━━━━━ Text passage ━━━━━
New threat to orangutan
New threat to orangutan
27 October 2008
published by www.chicagotribune.com
Indonesia — In the rush to feed the world’s growing appetite for climate-friendly fuel and cooking oil, the Bornean orangutan could get plowed under.
Several plantation owners are eyeing Tanjung Puting National Park, a sanctuary for 6,000 of the endangered animals. It is the world’s second-largest population of a primate that experts warn could be extinct in less than two decades if a massive assault on its forest habitat is not stopped.
The orangutans’ biggest enemy, theUnited Nations says, is no longer poachers or illegal loggers. It’s the palm oil industry.
On the receding borders of this approximately 1,600-square-mile reserve, a road paved with good intentions runs into a swamp of alleged corruption and government bungling. It’s one of the mounting costs few bargained for in the global craze to “go green.”
━━━━━ Supplied information ━━━━━
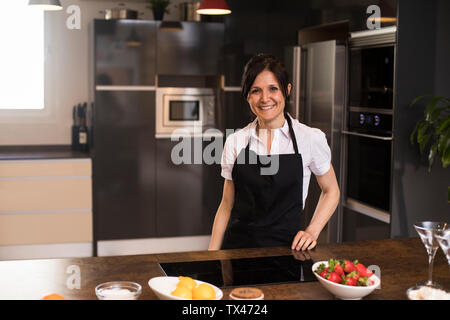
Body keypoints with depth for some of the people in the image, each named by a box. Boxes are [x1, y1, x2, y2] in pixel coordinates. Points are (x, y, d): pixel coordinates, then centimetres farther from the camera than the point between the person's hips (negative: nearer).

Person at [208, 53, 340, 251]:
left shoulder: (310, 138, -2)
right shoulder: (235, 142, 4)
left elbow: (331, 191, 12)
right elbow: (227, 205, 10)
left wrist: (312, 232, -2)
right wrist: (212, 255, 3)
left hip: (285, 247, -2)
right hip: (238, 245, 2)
━━━━━
━━━━━ Supplied information ━━━━━
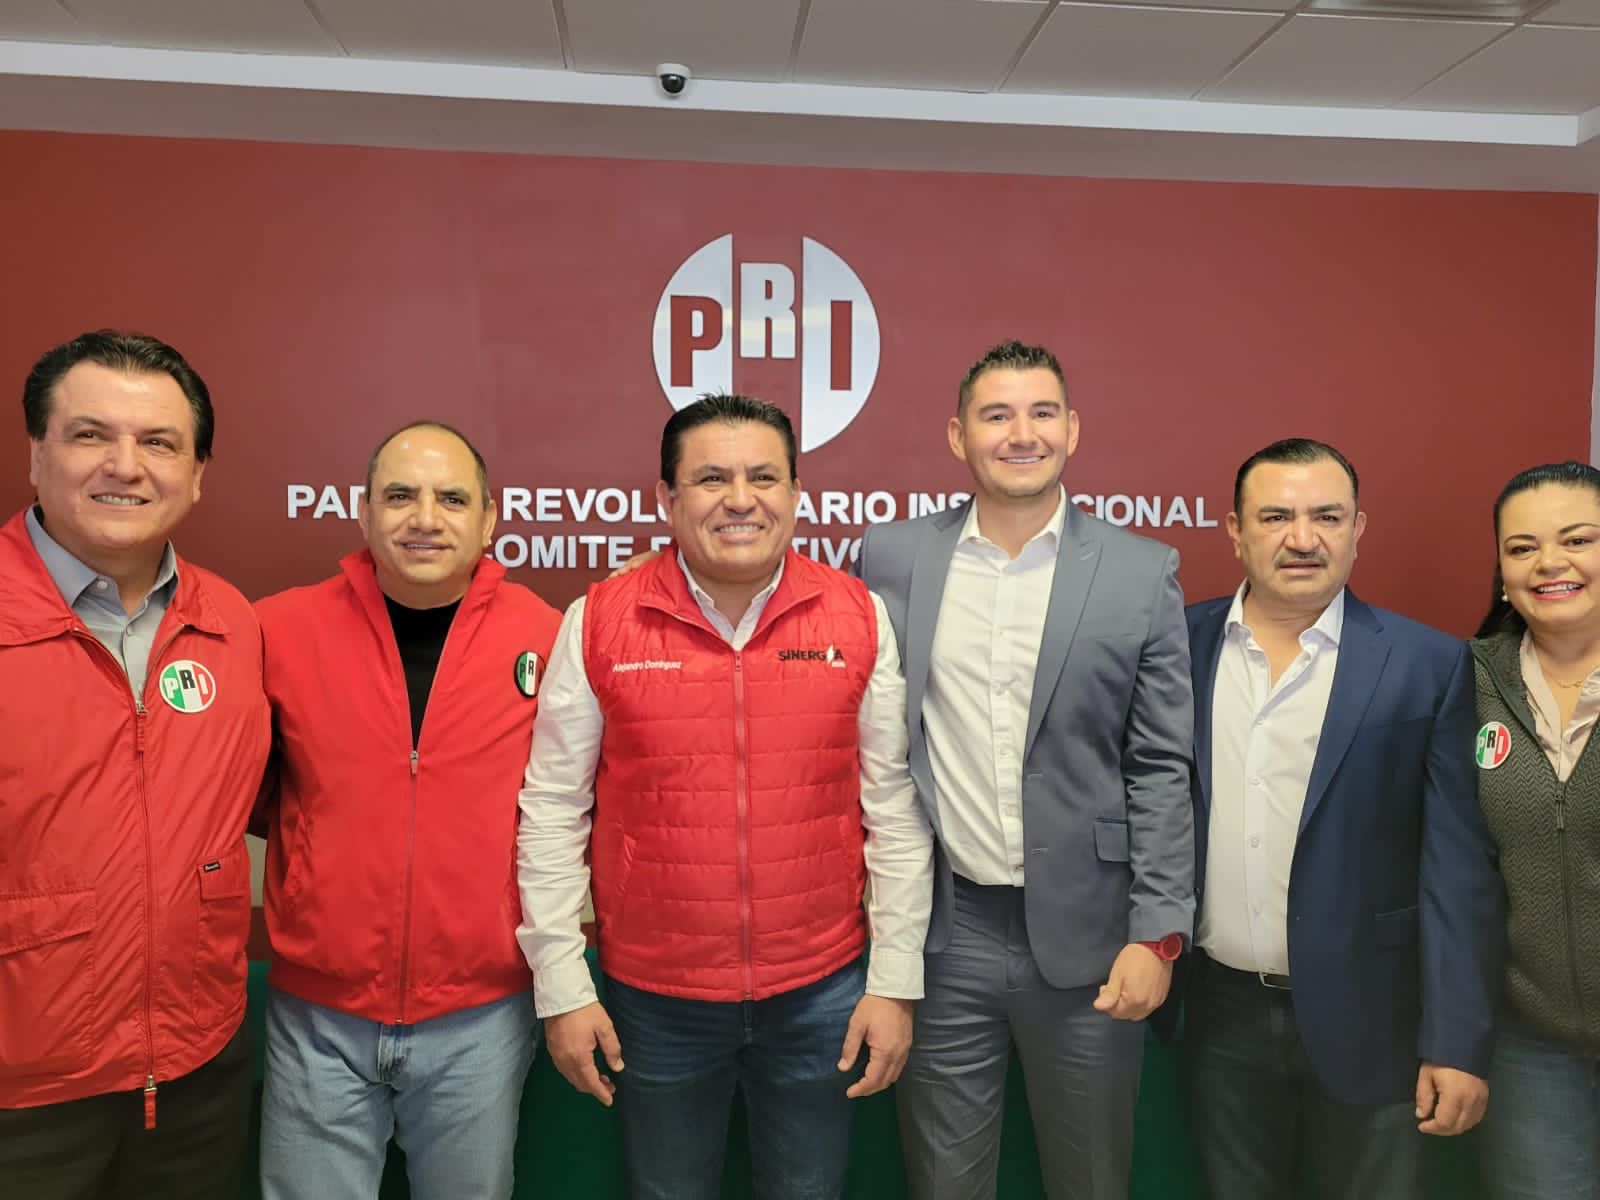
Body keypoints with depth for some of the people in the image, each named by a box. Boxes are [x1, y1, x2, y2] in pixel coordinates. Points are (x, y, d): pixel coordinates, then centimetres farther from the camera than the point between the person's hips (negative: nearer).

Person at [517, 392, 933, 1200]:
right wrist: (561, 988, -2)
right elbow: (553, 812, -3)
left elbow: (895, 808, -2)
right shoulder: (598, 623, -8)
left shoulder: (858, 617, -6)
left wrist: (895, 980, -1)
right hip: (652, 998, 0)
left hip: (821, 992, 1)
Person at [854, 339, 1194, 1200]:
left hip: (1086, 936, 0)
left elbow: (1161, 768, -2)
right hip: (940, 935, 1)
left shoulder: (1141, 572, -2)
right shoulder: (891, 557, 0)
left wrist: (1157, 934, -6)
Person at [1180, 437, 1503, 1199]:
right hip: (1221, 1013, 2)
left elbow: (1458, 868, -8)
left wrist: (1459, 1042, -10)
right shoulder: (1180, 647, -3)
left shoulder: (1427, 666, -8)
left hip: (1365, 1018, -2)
━━━━━
_Work request 1:_ From the orangutan article, echo word for word the part that opens with the words containing "Several plantation owners" and closes with "palm oil industry.".
_Work request 2:_ Carry on the article about the threat to orangutans from where it stops.

_Expected output 1:_
Several plantation owners are eyeing Tanjung Puting National Park, a sanctuary for 6,000 of the endangered animals. It is the world’s second-largest population of a primate that experts warn could be extinct in less than two decades if a massive assault on its forest habitat is not stopped.
The orangutans’ biggest enemy, theUnited Nations says, is no longer poachers or illegal loggers. It’s the palm oil industry.

_Expected output 2:_
The park clings perilously to the southern tip of the island of Borneo, which is shared by Indonesia and Malaysia, the last two of the world’s top producers of palm oil. Exporters market the product as an ecological alternative to crude oil and a replacement for oils containing trans fats.
“That’s only a slogan, you know,” said Ichlas al-Zaqie, local project manager for theLos Angeles-based Orangutan Foundation International. “They change the forest and say it’s for energy sustainability, but they’re killing other creatures.”
Indonesia is losing lowland forest faster than any other major forested country. At the rate its trees are being felled to plant oil palms, poach high-grade timber and clear land for farming, 98 percent of Indonesia’s forest might be lost by 2022, according to the UN Environment Program.
“If the immediate crisis in securing the future survival of the orangutan and the protection of national parks is not resolved, very few wild orangutans will be left within two decades,” UNEP concluded in a 2007 report. “The rate and extent of illegal logging in national parks may, if unchallenged, endanger the entire concept of protected areas worldwide.”
In July, loggers finished buzz-sawing and bulldozing a 40,000-acre swath in a northeastern corner of the park, where at least 561 orangutans lived, to clear ground for oil palm plants, Zaqie said.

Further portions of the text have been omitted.